2013-06-30 22:23:18 | 歴史

          
 
 「江」(1573~1626年)は浅井三姉妹の末娘。彼女の実像が、極度に限られて資料をもとに、語られている。彼女については、虚像がふりまかれている。徳川二代将軍、秀忠の妻だったが、6歳年上の姉さん女房で、多産のうえ、嫉妬心が強かった、と。筆者は、彼女をこの虚像からそろそろ解放してあげたいと言っている。


  本書の内容は、その「江」の人生とその周辺の人たちとの関係を、彼女の3度の結婚を軸に解き明かし、その自分実像を彫琢していることである。小谷の方(織田市)を母に、浅井三姉妹の末娘として生まれた「江」は11歳で母を失い、父母の仇でもある伯父信長や義兄(養父)秀吉の庇護のもとで幼少期を過ごし、三度目結婚で徳川秀忠の妻となった。「江」と秀忠の間に生まれたのは、千、初の二女と忠長の一男(通説では、二男五女の子宝に恵まれたことになっているが、千、初、忠長以外の子は、「江」以外の女性からの出生であるという)。この事実を、著者は江戸時代の系譜や家譜にみられる作為、当時の大奥の制度(あるいは侍妾制度)、状況証拠、先行研究などから解明している。

   最初の結婚は知多の領主、佐治一成と(本書によれば入輿は無し)。通説ではこの結婚は、秀吉によって破談させられたことになっているが、著者によれば、これは誤伝であり、家康に嫁いだ朝日のそれとの混同されたものと断定している。著者は生前の信長による政略結婚であり、その際、三姉妹のなかから「江」が選ばれたのは「市」の意向だったと推定している。

   二度目の結婚は秀吉の甥、羽柴秀勝との間に成立した(実質的初婚)。ふたりの間には女子ひとりが生まれたが、秀勝自身は文禄の役の最中、発病し、急死した。享年二十四。そして三度目の結婚の相手が秀忠である。秀吉の養女としての、いわば政略結婚であった。

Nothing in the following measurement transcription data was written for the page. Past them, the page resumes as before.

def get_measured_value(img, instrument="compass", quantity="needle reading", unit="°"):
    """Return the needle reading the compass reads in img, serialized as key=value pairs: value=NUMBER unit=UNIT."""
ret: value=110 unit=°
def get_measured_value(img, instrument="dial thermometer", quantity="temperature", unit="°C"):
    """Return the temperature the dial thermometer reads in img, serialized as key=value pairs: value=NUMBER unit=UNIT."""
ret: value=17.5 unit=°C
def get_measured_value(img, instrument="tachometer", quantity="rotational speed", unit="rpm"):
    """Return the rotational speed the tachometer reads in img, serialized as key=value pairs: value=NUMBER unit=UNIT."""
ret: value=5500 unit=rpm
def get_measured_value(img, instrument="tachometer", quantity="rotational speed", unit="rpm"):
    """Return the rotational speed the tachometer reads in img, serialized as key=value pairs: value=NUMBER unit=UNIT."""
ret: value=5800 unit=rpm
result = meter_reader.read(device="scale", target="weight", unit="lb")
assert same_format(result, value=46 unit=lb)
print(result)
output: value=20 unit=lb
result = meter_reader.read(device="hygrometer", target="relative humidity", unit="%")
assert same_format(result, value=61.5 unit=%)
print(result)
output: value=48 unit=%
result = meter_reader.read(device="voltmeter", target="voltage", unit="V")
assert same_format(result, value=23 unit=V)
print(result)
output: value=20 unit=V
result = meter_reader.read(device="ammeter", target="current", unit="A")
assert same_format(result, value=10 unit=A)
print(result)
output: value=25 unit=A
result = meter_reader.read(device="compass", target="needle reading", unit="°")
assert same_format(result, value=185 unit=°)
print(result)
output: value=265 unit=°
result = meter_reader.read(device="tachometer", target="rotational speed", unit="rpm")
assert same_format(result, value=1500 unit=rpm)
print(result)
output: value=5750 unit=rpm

  「江」は秀忠の妻として、公儀ににおける表向きの母としての役割(将軍家御台所)を十二分に果たしつつ、表における自己主張を極力避け、夫に忠実につかえ、将軍家光の母、天皇女御和の母としてその生涯を終えた。頼るべき縁が薄かった江は、実子の婚姻や大奥において浅井人脈を重視し、徳川将軍家を支えながら浅井・豊臣の供養を一身に引き受けた。

  「江」という一人の女性をとおして、戦国期の女性の生き方を問い、正室の役割とは何かを明らかにしたのが、本書である。あまりにも少ない資料から、地道で正確な資料解読と推理を働かせて、真実に近づこうとする著者の姿勢に敬服した。誰もができる仕事ではない。